TASK INPUT |

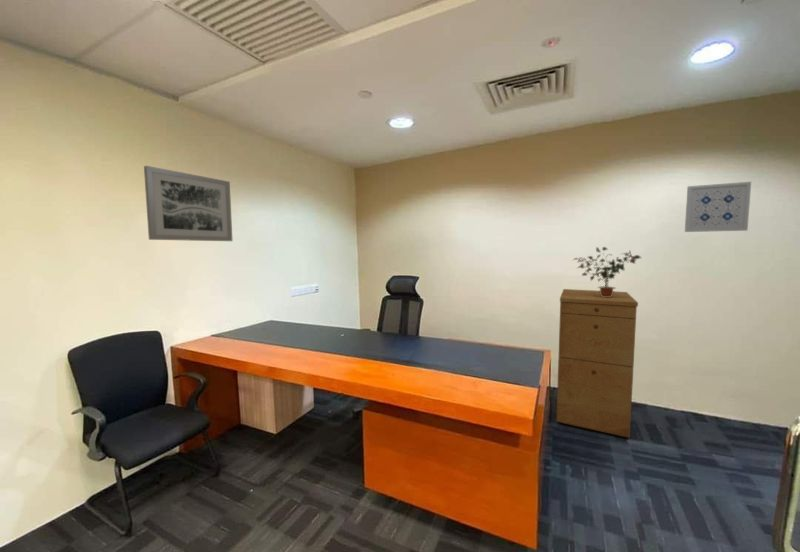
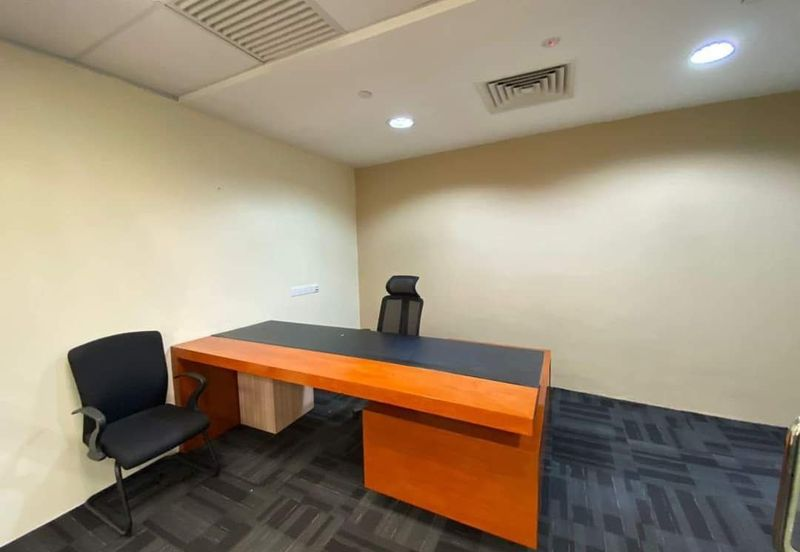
- wall art [143,165,234,242]
- wall art [684,181,752,233]
- filing cabinet [555,288,639,439]
- potted plant [572,246,642,297]
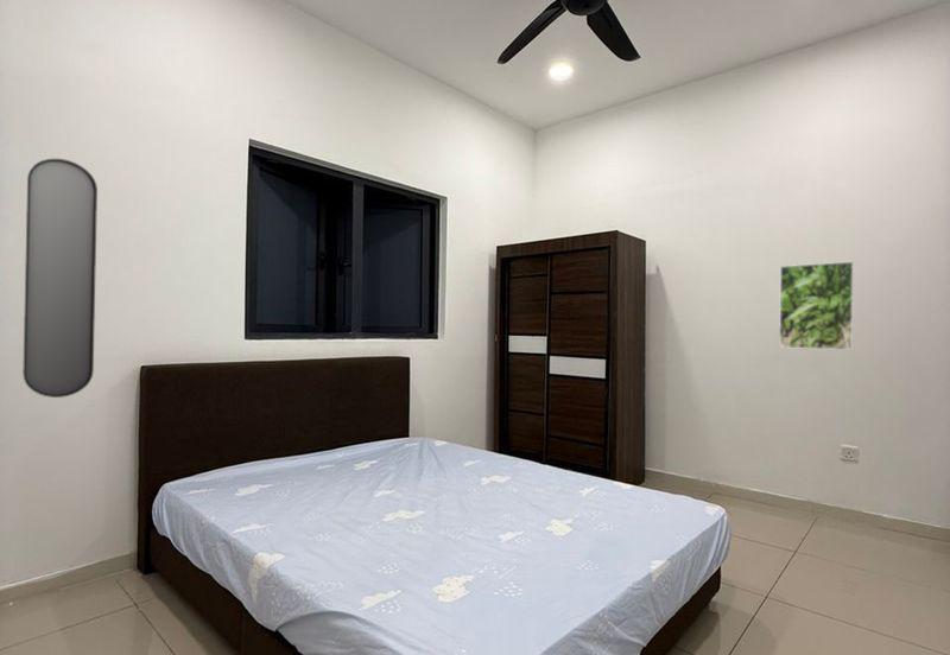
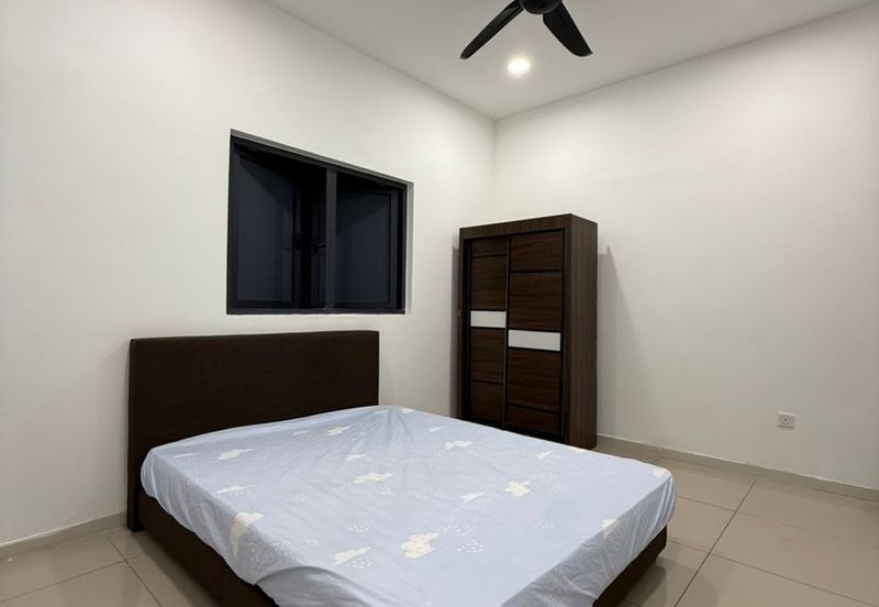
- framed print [778,260,855,351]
- home mirror [21,158,99,399]
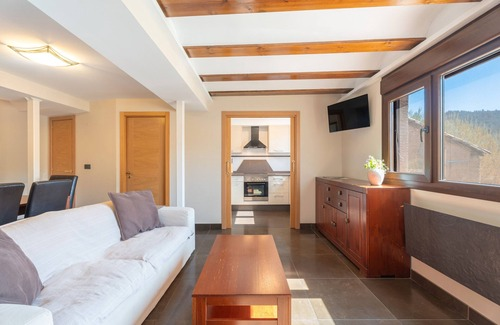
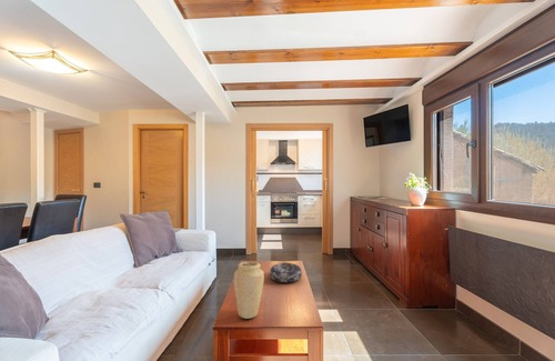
+ vase [233,261,265,320]
+ decorative bowl [269,262,303,283]
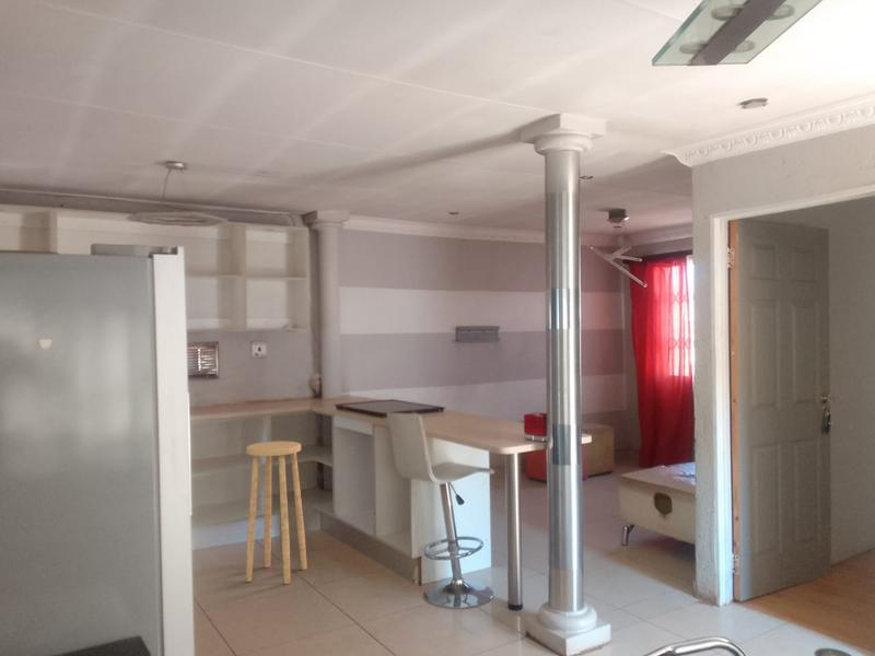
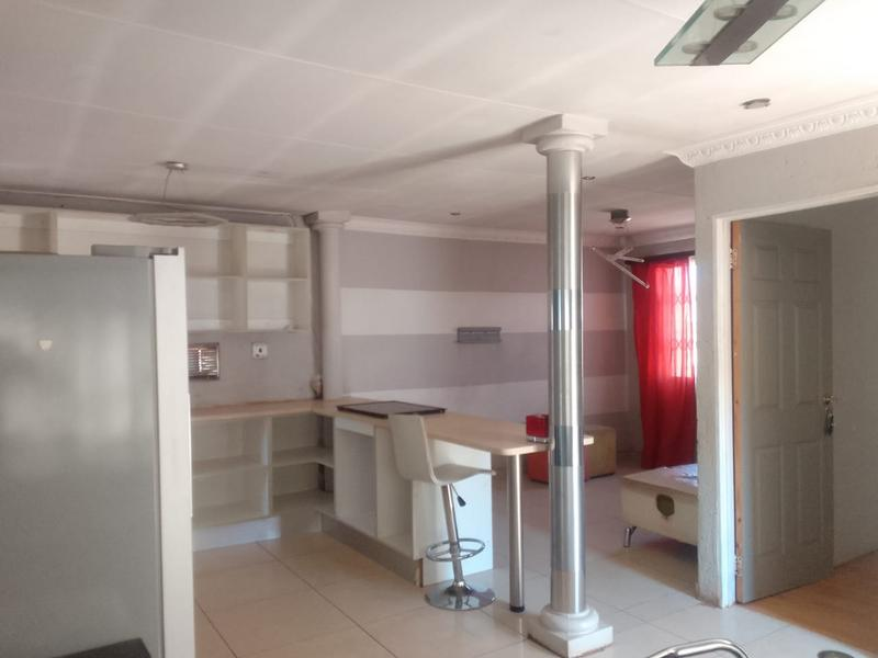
- stool [245,441,308,585]
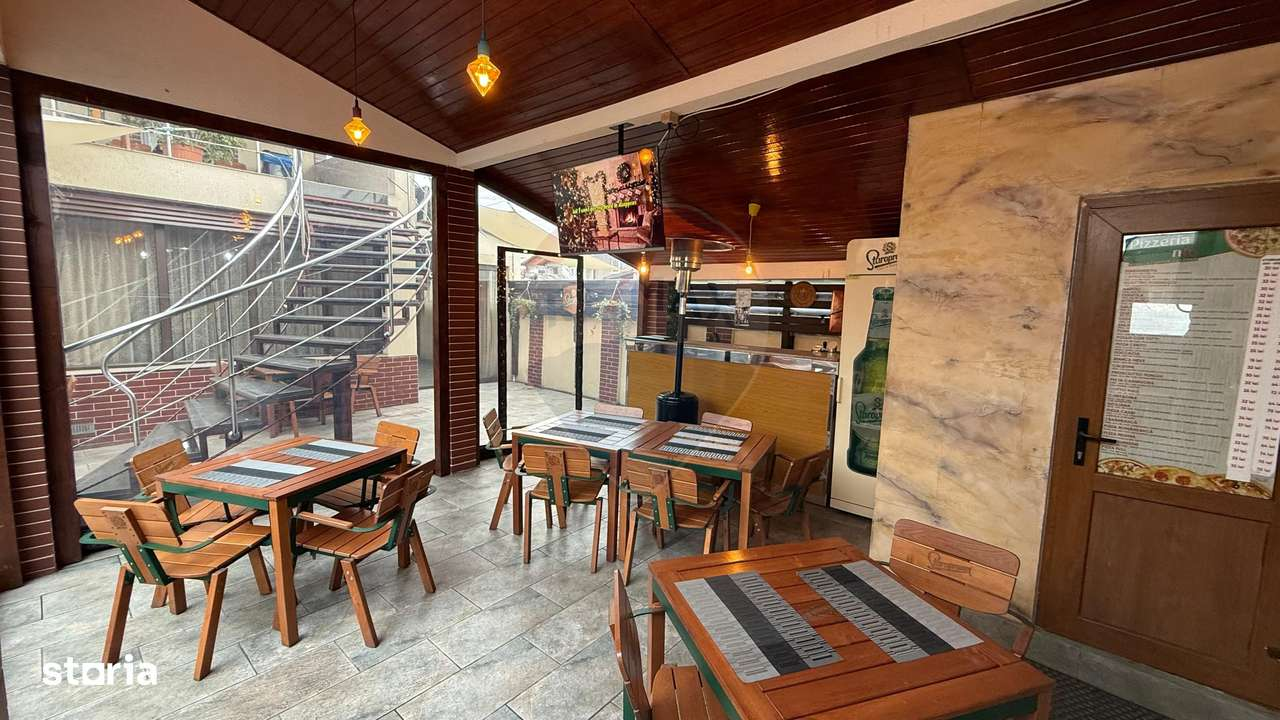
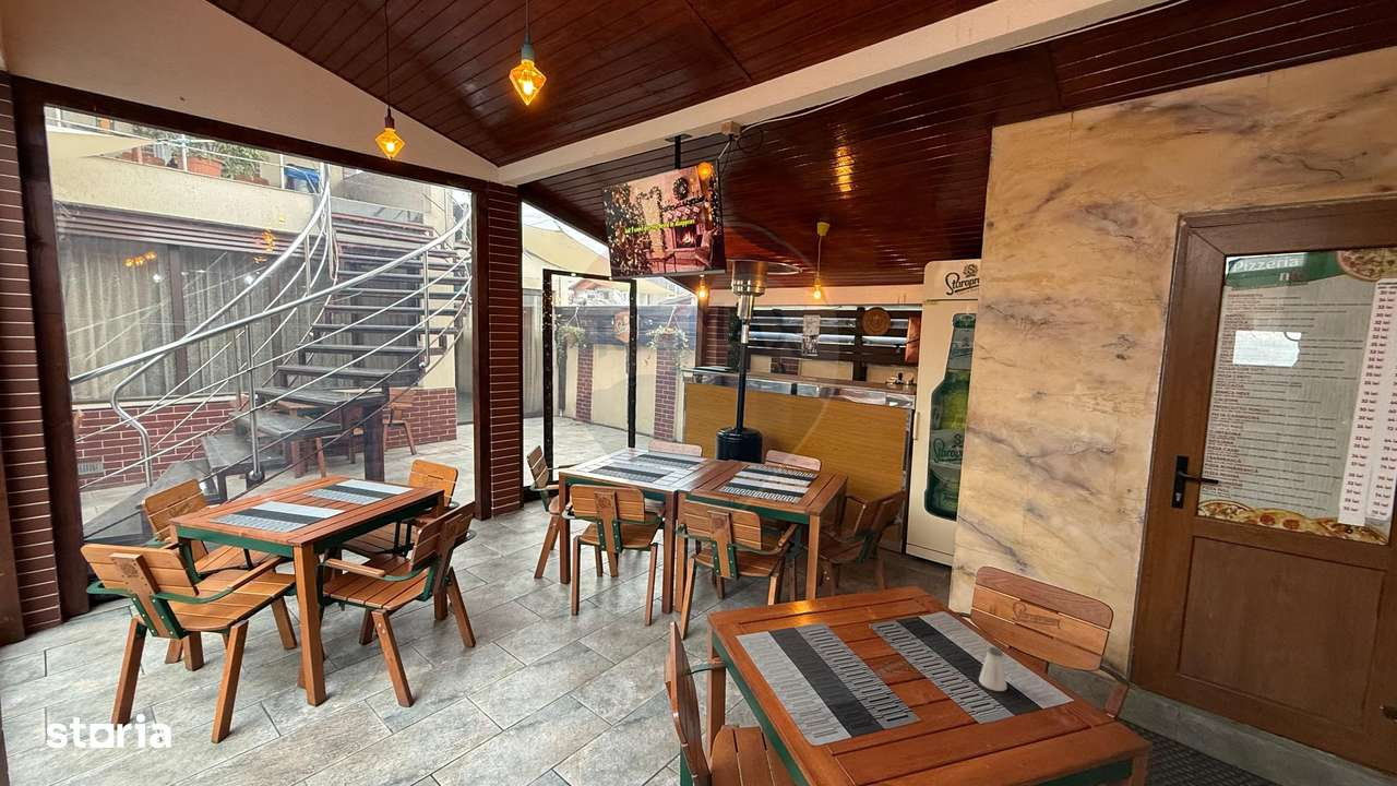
+ saltshaker [978,646,1007,692]
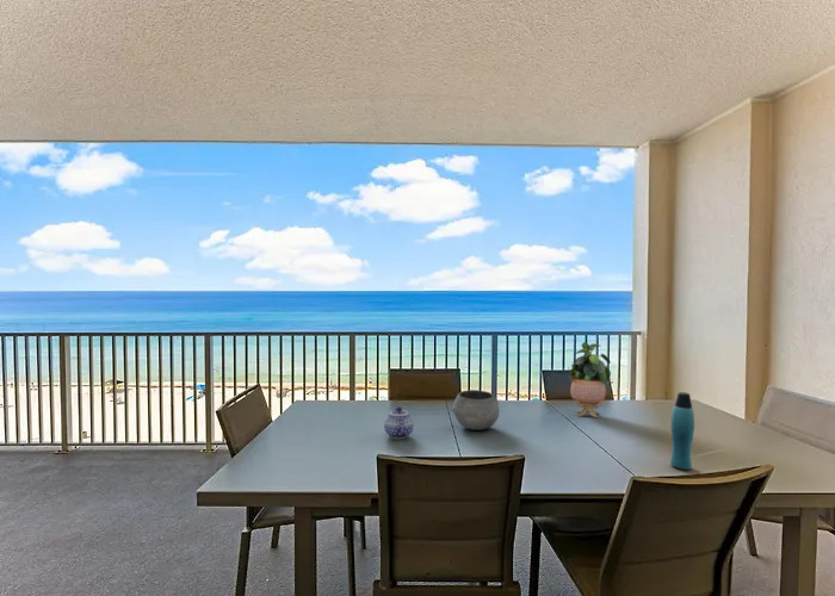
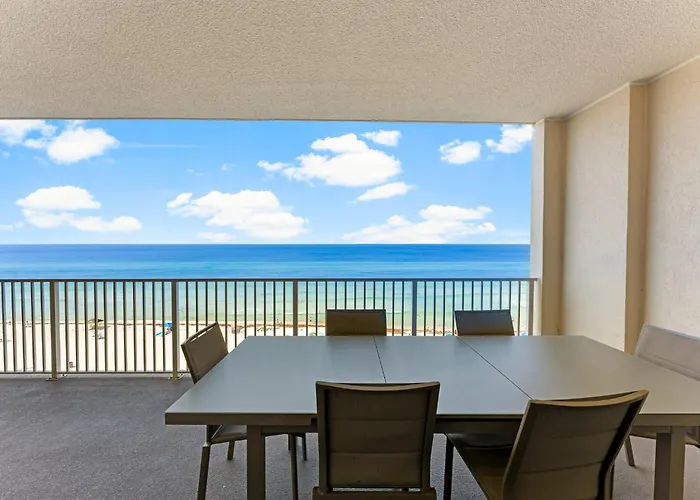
- potted plant [568,341,612,418]
- bottle [669,391,695,471]
- bowl [451,389,501,432]
- teapot [383,405,415,440]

TASK OBJECTIVE |
Show every line of the material above in which "wall" is present.

EXERCISE RESPONSE |
- wall art [143,165,234,242]
- wall art [684,181,752,233]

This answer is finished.